Развернув Лори лицом к себе, он легонько поцеловал ее в губы. Она знала, что делает он это ради нее — впрочем, ради себя тоже, но не смогла ответить поцелуем на поцелуй.
После того как они попрощались с Еленой, рука Алекса, державшая ее за талию, безжизненно упала, словно была сделана из расплавленного стекла. Он взялся за кейс-атташе.
— На ужин придет наш коммерческий директор, — он говорил отрывисто. — Мне надо обсудить с ним кое-какие дела, боюсь, это продлится допоздна, так что спать я лягу в комнате для гостей.
— О, но ничего страшного…
— А завтра рано утром я улетаю в Париж.
— В Париж? Ты мне ничего не говорил.
— Разве? — коротко отозвался он. — У меня там назначено несколько деловых встреч, это займет не один день.
Лори попыталась что-то сказать, но голос изменил ей.
Алекс повернулся было, чтобы уходить, но остановился.
— Что?
— Нет, ничего. Хотя… Ты едешь в Париж один?
Он слегка сдвинул брови.
— В Париж? Разумеется, а что?
— Да нет, так просто спросила.
Алекс, пожалуйста, не смотри на меня так. Я люблю тебя. Неужели ты не понимаешь, неужели не видишь этого?
Но он уже выходил из комнаты, и дверь кабинета захлопнулась за ним. Она все равно не смогла ничего произнести: слова застряли бы у нее в горле…

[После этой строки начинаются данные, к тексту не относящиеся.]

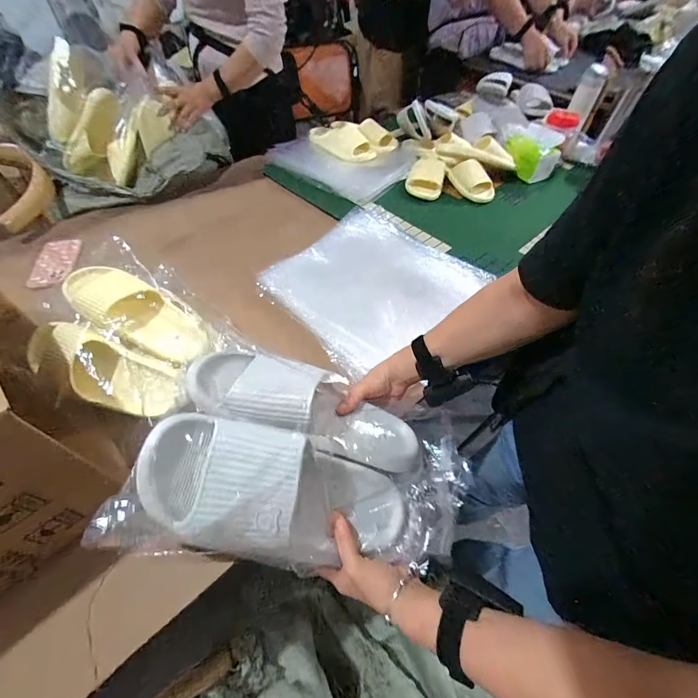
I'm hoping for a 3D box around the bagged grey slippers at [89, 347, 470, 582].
[{"bbox_3d":[-0.034,0.113,0.393,0.331,0.100,0.216,24,51,-25],"label":"bagged grey slippers"}]

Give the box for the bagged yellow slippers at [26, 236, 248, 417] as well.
[{"bbox_3d":[-0.377,-0.031,0.579,0.307,0.118,0.240,29,59,19],"label":"bagged yellow slippers"}]

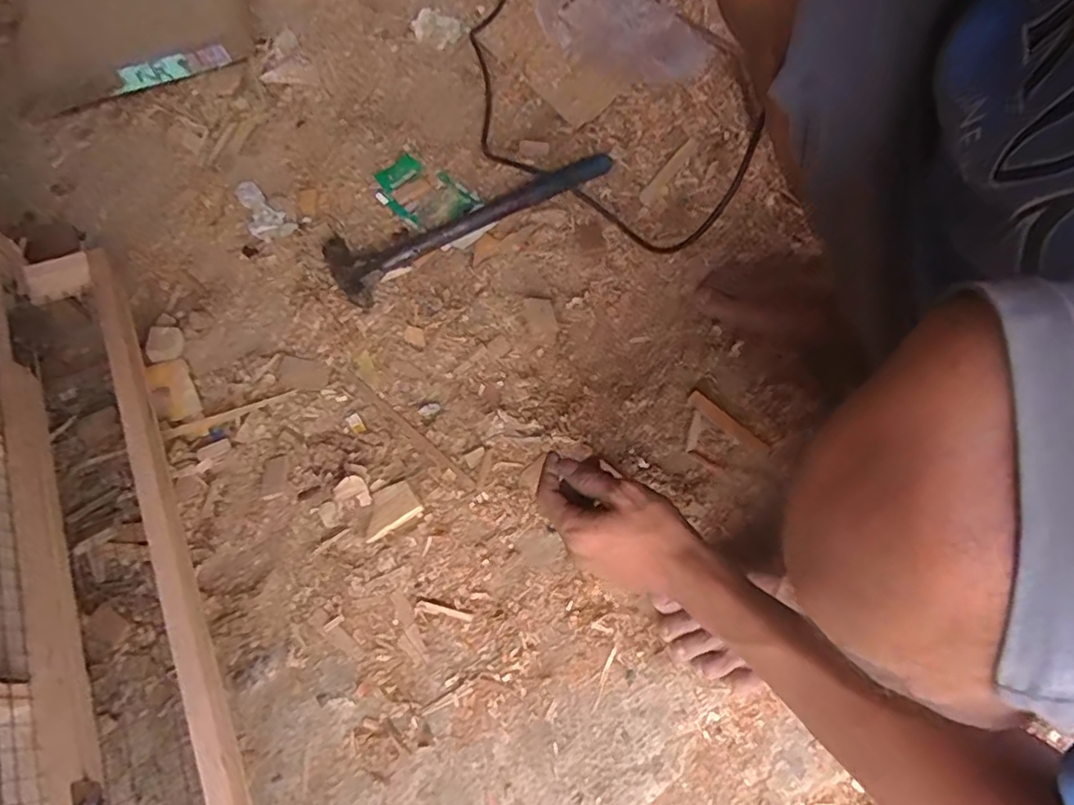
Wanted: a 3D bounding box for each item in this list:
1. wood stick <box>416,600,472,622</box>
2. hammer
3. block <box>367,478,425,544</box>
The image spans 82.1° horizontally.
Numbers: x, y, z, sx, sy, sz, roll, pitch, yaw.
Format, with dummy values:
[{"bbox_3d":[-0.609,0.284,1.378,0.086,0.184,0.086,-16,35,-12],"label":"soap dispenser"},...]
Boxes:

На следующее утро, даже не спускаясь вниз, Лори поняла, что он уже уехал. Она долго лежала в постели, но наконец уселась на кровати, скрючившись и обхватив руками колени. Это начало: Алекс прокладывает между ними непреодолимую полосу отчуждения. Прошлой ночью они впервые не спали вместе, а сегодня он уехал, ни на секунду не задумываясь о том, что она, может быть, тоже желает поехать вместе с ним в Париж. В этом заключалась жестокая ирония судьбы: предсказания Джеймса сбывались, и даже гораздо быстрее, чем на это можно было надеяться. Если бы только…
Джеймс! Ко всем ее переживаниям прибавились мысли о том, что делать с ним, честно пекущимся о ее освобождении. При этом ее пронзило ощущение нестерпимой вины, и она закусила губу, словно от физической боли, а глаза ее наполнились слезами.
Но придется обо всем ему рассказать. Как бы ни сложились их отношения с Алексом — даже если он прогонит ее — она не сможет вернуться к Джеймсу. Это будет для него жестоким ударом, но еще более подло — выйти за него замуж и знать, что она не любит его и что никогда в жизни не сможет полюбить никого другого, кроме Алекса. Она напишет ему — сегодня же — в надежде, что он все поймет и простит.